* [WHAT YOU ARE ASKED TO DO]
Determine the number of lines in the following entries that hold the word "knee". Give only that number.

* [DATA SUPPLIED]
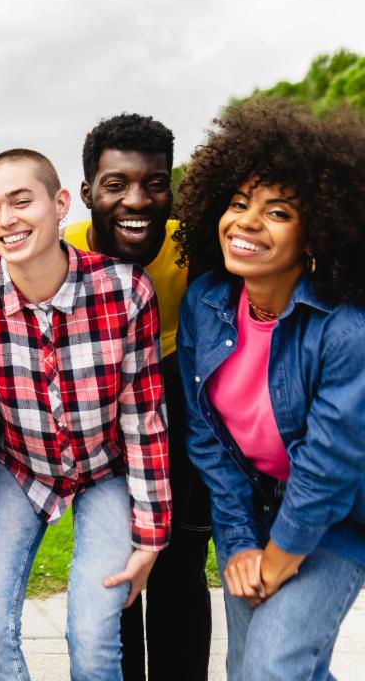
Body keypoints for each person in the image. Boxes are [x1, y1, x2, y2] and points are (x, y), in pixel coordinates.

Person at [0, 149, 171, 680]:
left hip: (104, 468)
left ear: (61, 204)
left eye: (21, 201)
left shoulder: (125, 289)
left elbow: (144, 421)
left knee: (94, 634)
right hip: (19, 465)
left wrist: (151, 533)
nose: (6, 219)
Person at [173, 99, 365, 681]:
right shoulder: (206, 304)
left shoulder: (345, 330)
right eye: (237, 204)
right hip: (253, 510)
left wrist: (280, 557)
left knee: (272, 669)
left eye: (277, 212)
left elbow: (330, 464)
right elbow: (207, 437)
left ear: (317, 235)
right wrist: (236, 545)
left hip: (337, 518)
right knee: (254, 669)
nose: (246, 223)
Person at [64, 113, 212, 680]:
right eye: (116, 184)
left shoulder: (191, 246)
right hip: (99, 404)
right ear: (86, 194)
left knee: (177, 567)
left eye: (154, 183)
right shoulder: (63, 252)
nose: (138, 200)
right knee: (114, 569)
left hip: (175, 389)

* [REPLY]
5